This is my first effort at a hair autobiography. I was born in 1965 in Washington, D.C. to a Mr. Stephen and Betty Short, and they were both also born in Washington, D.C. Both of my grandmothers were born in Georgia, and my maternal grandmother was a descendent of Jews, Seminoles, and Blacks. My paternal grandmother was a descendent of Jews, Blacks, Indians too. However, my grandfathers were from Maryland and Virginia, and they unlike the women they married came from Blacks who were free long before the Civil War, my maternal grandfather was the son of a Piscataway-Black Indian woman. My paternal grandfather was born to two Black parents. I am emphasizing the Black and Indian mixture here to highlight that the Black Hair discussion is equal parts stupid and narrow-minded. Many people go through life trying to copy hair styles that require thick and curly African hair textures they lack. Black Indian hair is not identical to Black African American hair, and the denial of our own diversity makes life unnecessarily frustrating and sometimes psychically painful. Please bare with me.
Growing up in the late 1960s, I was blessed with two loving parents and and older brother, and a very loving Ukrainian godmother Mrs. Vera Nour. In as much as my parents broke a color bar moving into an all-white neighborhood in 1964, my brother and I grew up in a sea of white people. Ironically, despite the intense hatred I encountered from some white children and adults at an early age regarding my skin color and facial features, most people either accepted my hair or loved it.

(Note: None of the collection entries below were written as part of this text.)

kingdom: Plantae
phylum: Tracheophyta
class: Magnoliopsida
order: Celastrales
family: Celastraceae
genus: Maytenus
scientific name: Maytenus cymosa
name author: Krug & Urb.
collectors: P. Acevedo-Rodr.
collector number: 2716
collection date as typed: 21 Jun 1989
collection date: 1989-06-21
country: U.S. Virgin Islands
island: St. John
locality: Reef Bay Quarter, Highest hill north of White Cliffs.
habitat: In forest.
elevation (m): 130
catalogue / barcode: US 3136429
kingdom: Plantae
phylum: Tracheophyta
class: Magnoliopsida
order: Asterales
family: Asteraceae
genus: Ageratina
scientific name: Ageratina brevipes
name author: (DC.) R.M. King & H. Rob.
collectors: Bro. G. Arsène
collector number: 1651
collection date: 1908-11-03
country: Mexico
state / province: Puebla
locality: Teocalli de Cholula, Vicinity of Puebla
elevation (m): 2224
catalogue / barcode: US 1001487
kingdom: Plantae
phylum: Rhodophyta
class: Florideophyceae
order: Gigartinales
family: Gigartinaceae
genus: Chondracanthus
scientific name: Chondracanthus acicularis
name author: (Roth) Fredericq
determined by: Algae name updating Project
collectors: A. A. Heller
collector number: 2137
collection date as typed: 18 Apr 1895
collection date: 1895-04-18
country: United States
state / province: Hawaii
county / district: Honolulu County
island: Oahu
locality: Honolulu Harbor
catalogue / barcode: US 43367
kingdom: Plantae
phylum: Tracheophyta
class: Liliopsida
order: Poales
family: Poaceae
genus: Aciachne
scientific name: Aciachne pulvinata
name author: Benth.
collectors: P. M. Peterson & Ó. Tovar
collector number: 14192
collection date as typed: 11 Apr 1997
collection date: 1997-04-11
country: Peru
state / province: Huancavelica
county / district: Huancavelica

I inherited mixed hair traits from both of my parents, and I had long, straight, fine, wavy-curly, and jet black hair that seemed to fascinate Mrs. Nour and even other people. People would ask my mother “Betty how did your baby get this kind of hair so straight, so soft…”. People would touch my hair and praise it, but some would remark, “too bad that is is pretty now but it won’t stay like this, because it has to nap-up”. My hair did change slowly, but Mrs. Nour always loved it. However, my dad was hating it. He was anxious to cut my hair, and it could have been petty jealousy. Yes, we have Black folks hating on kith and kin alike over who God blessed with which kind of hair or complexion. The hairism and colorism among Blacks is a disgusting and ugly stain on us, and we expect others to love us when we hate one another–even our own blood–over what nature decided.
My mother loved my hair and was caught in a battle between Mrs. Nour who argued repeatedly that my hair should not be cut and my father who wanted my all my hair removed. It came to blows in 1967 when Mrs. Nour came to the house to argue with my father about my inevitable haircut and my mother trapped between her best friend and her beloved husband. I recall my father grabbing me and shearing off all my hair as Mrs. Nour cried and screamed that this was a an atrocity. I never liked barbers or my dad cutting my hair for years. It did not feel like I received an honorable haircut but like a sheep being shorn or a shrub being pruned. My shearing was like my induction into the Black hair hatred matrix. My dad was a victim of Jim Crow and I was a Black Power baby. He got it wrong and it was terrible for years afterwards because I associated getting my hair cut as a punishment not as a part of grooming. My hair was not nappy, but is a Black Indian blend of lots of textures on one scalp.
It took me 16 years to fully feel positive about my hair, and this was largely due to a trip to Niger in Sahelian part of Africa where I saw lots of Hausa, Fulani, Tuareg, and Djerma people. They did not have the once very coveted Afro-Bush hairstyles. Their hair was like mine a panache of textures from straight to very curly hair like mine. I wasn’t the first person to struggle with the African Supremacist hair Apartheid in the Black community. My grandfather used to cut off his straight hair to escape rage and jealousy of Black men who wore conks and processes (wherein they used lye or hot combs to straighten their hair). What I realized is we have spent centuries trying to make white people accept us, but we have not spent a nanosecond to embrace and love ourselves for the beautiful mosaic that we are. I was not born to be shorn neither was anyone reading this story. Love your hair and be proud of what adornment God blessed you with to cover your head. No hair is bad hair. Just ask anyone who is bald, balding, or suffering from hair loss.
You were born to be adorned with the hair the omniscient creator gave you. Stop and take time to value the hair that you have and never let anyone make you feel strange or odd by the unique adornment you were blessed to have.